La table ronde a permis de souligner que l’évolution de la science, de la technologie et de l’innovation, aura des conséquences à la fois positives et négatives, l’intelligence artificielle et la robotique pouvant, par exemple, remplacer les travailleurs.  Les appels se sont multipliés en faveur de l’adoption de politiques capables d’orienter ces changements de manière à appuyer le développement durable et non pas à l’encontre des intérêts des humains.     

En ouvrant la session, l’animateur, M. MIGUEL RUIZ CABANAS, Sous-Secrétaire aux affaires multilatérales et aux droits de l’homme au Ministère des affaires étrangères du Mexique, a estimé qu’il faut démocratiser la recherche afin qu’elle bénéficie à tous.

Mme XIAOLAN FU, professeur à l’Université d’Oxford au Royaume-Uni, a affirmé que les nouvelles frontières de la science, la technologie et l’innovation rendent l’impossible possible et apparaissent de ce fait positives pour l’autonomisation des hommes et femmes.  Elle a fait observer que l’intelligence artificielle aura des conséquences à la fois positives et négatives.  La robotique, a-t-elle expliqué, peut par exemple améliorer les conditions de travail, mais elle va également remplacer les travailleurs, surtout ceux qui n’ont pas une bonne formation.  Les grandes banques remplacent déjà les traducteurs par des logiciels, a-t-elle indiqué, précisant qu’il apparaît probable que 16% des emplois actuels seront perdus à cause de l’intelligence artificielle et de la robotique.  En outre, ce sont les travailleurs les plus âgés qui seront les plus affectés car leur âge ne leur permettra pas d’apprendre aisément de nouvelles manières de travailler.  La panéliste a plaidé pour l’adoption de politiques conçues pour guider les changements technologiques en faveur du développement durable et non pas à l’encontre des intérêts des humains.  Elle a aussi jugé nécessaire d’initier des politiques qui mettent en place des mesures alternatives pour réparer les tares et dérives de la technologie sur la société.  

Mme ELLEN JORGENSEN, Fondatrice de l’organisation GenSpace, basée à New York, a ensuite pris la parole.  Elle a expliqué que Genspace est une organisation à but non lucratif dédiée à la promotion de la science et qui entend promouvoir l’innovation scientifique au niveau de la base.  Elle a parlé de la biotechnologie et des recherches dans le domaine de la génétique et du séquençage des génomes qui ont des applications concrètes sur la vie de l’être humain.  Ces études peuvent, par exemple, permettre de sélectionner des semences les plus résistantes afin d’accroître la productivité agricole, a-t-elle indiqué.  On peut également modifier le génome des anophèles afin de réduire la morbidité et la mortalité relative au paludisme.  La panéliste a appelé à démocratiser la biotechnologie et à faire en sorte que cette science soit ouverte à tous et œuvre au bien-être général.  
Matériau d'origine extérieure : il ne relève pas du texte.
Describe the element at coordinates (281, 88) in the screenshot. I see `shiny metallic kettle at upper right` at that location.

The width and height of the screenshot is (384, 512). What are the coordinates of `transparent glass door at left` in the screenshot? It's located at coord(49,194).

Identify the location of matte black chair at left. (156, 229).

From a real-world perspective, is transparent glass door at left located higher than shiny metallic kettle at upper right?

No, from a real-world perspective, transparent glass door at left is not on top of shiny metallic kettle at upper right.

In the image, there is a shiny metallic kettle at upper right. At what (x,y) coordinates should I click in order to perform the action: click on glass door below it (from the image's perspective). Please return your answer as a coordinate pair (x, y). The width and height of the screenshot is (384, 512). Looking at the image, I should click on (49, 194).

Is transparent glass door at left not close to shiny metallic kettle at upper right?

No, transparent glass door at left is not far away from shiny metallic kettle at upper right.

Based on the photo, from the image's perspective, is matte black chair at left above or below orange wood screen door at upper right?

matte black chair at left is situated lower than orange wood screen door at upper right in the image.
M. JOSE RAMON LOPEZ-PORTILLO R., cofondateur du Center for Mexican Studies, a relevé que les sociétés et les institutions s’adaptent difficilement aux avancées rapides de la science, de la technologie et de l’innovation.  Il a mis en garde contre des applications malveillantes de la science qui pourraient conduire à des conséquences particulièrement dévastatrices.  Il a expliqué que les scénarios sont à la fois pessimistes et optimistes quant aux conséquences des avancées technologiques.  Il a appelé à des échanges à l’échelle internationale afin de minimiser les effets négatifs de l’évolution de la science, la technologie et l’innovation.  Le lien entre les universités, le secteur privé et les gouvernements seront importants pour coordonner ces innovations et assurer qu’ils profitent à tous, sous le contrôle de l’ONU, a-t-il précisé.

Débat interactif

Suite à ces interventions, les délégués de la Zambie et de la Tanzanie se sont inquiétés du fait que nombre des avancées évoquées ne profitent qu’à certains pays. 

Pour remédier à cet état de fait, le représentant de Practical action, une organisation de la société civile des États-Unis, a préconisé de partager les connaissances technologiques, notamment en faveur des pays en développement.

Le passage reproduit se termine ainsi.